Dad was born on November 21, 1923, in New York City, to Henry Clayton Dinmore and Estelle Louise Jacob. Yet, it is more accurate to consider him a California boy. His parents were San Francisco natives, and further back, in the 1840s, his great grandparents on his maternal side arrived in San Francisco before California was a state, and on his paternal side were the first settlers of Petaluma, California. His family returned to San Francisco from New York when he was very young, but he lived most of his childhood in Beverly Hills, California.
He spent his teenage years in Honolulu, Hawaii, where he graduated from Punahou High School in 1941. He was on the island at the time of the attack on Pearl Harbor. Dad performed his wartime service as a Troop Carrier Pilot in the 9th Air Force in Europe, and he was later part of the First Allied Airborne Army. After World War II, he graduated Phi Beta Kappa from the University of Virginia and went on to earn his MD degree from ‘The University’, as he would say (that was the snob in him!), in 1953. Dad’s career in medicine as an Ob/Gyn spanned thirty-nine years, seventeen of those in private practice in Colorado Springs, and the remaining twenty-two as a physician in the United States Air Force, from which he retired as a Colonel in 1988.

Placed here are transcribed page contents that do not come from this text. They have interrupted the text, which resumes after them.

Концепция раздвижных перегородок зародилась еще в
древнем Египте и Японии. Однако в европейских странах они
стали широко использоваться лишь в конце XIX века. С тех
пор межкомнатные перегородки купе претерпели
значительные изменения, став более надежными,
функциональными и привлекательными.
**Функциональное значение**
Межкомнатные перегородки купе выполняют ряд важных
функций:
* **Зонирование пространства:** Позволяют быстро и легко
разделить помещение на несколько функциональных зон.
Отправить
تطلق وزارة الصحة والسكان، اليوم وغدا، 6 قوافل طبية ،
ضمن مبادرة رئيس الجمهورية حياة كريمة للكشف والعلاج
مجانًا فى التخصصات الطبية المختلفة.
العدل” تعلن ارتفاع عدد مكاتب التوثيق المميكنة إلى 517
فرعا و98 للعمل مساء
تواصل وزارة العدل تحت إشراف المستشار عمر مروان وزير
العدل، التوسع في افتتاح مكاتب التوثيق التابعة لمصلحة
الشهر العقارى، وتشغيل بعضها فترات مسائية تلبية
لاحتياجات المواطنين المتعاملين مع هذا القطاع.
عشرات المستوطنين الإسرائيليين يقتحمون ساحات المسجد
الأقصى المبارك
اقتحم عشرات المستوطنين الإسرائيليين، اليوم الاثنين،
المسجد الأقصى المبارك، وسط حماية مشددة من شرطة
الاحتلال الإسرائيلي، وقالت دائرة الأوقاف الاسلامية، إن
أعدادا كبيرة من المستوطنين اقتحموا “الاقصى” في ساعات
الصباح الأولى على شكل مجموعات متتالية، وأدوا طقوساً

After spending his lifetime studying human reproductive physiology, and delivering thousands of newborn babies safely into the world, Dad never let go of his commitment to life-long learning. During his thirty years of retired life, he studied the philosophies of Spinoza, St. Augustine, Descartes, Pascal, and John Hick as well as contemporary political science, anthropology, and law, all at Arapahoe Community College. He spent many years reading about and building museum-quality, square-rigged, 18th and 19th century ship models; he wrote a memoir of his mother, Estelle Jacob Dinmore; authored his autobiography, So Far So Good; and was still attending courses at University College University of Denver just a week before becoming too seriously ill to sit in the classroom.
Dad’s passion for current events and politics only increased with age. He was a devoted liberal and believed that government should absolutely be concerned with sound social legislation for the benefit of all its citizens as well as with preservation of a true egalitarian democracy as envisioned by our forefathers. Dad’s humor and mental powers were palpable until forty-eight hours before he took his final breath. He is an inspiration to all of us for how to remain curious and engaged in life every day.